In January, President Joe Biden ordered the Interior Department to temporarily halt oil and gas lease sales so the agency could conduct a comprehensive review of the activity, including its impact on climate change and the environment.
After a federal judge ruled against the pause in June in response to a lawsuit from more than a dozen states, the agency took steps to advance sales, including an auction of Gulf of Mexico drilling rights that could be held before year’s end. But a critical Interior Department report on possible changes to the program has been in limbo for months after a draft was sent to the White House for review.
Meanwhile, the number of permits the agency issued for oil and gas drilling in mostly western federal lands has declined to 171 in August from 671 in April.
Haaland said she will “put the benefit of the American people first” and seek to restore balance in oil and gas leasing on federal lands -- including communities of color next to industrial operations.

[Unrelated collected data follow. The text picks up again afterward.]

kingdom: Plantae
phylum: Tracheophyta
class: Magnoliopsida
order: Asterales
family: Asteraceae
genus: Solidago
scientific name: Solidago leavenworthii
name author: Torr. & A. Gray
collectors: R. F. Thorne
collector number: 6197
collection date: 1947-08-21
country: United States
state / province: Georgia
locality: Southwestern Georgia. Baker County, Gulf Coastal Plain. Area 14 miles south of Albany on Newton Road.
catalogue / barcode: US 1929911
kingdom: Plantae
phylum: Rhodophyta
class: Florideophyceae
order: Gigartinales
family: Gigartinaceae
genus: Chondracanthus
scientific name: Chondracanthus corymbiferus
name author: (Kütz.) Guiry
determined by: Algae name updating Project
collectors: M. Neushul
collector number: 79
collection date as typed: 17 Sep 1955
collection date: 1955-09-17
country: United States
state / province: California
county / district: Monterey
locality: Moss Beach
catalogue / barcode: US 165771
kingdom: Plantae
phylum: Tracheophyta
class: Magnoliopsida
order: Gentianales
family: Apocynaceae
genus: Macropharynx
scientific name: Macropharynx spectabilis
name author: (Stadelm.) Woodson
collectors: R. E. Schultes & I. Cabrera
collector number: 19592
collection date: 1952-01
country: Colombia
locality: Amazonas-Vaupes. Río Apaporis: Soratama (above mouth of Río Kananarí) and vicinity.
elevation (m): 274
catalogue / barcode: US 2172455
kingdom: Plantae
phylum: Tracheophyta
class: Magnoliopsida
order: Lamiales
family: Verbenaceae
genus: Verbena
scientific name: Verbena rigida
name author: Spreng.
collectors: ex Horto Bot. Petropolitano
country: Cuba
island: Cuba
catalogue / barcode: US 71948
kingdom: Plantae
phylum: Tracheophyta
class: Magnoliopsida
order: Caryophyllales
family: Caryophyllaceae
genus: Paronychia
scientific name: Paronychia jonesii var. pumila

Right now, there’s an imbalance with fossil fuel extraction on public lands generating 25% of all U.S. carbon dioxide emissions, Haaland said, adding that she would use her power to restore balance.
“My discretion is really going to include everything with respect to how communities should be able to live free from pollution, radiation, and all those things that could actually kill their children, give them asthma,” she said.
Haaland is a member of the Laguna Pueblo tribe in New Mexico, which she said was located roughly eight miles away from a massive uranium mine that closed in 1980.
“People are still dying from that,” Haaland said. “I want this era to be over with -- where we’re not taking into consideration the toll that it takes on communities, on individuals, and, essentially, our land.”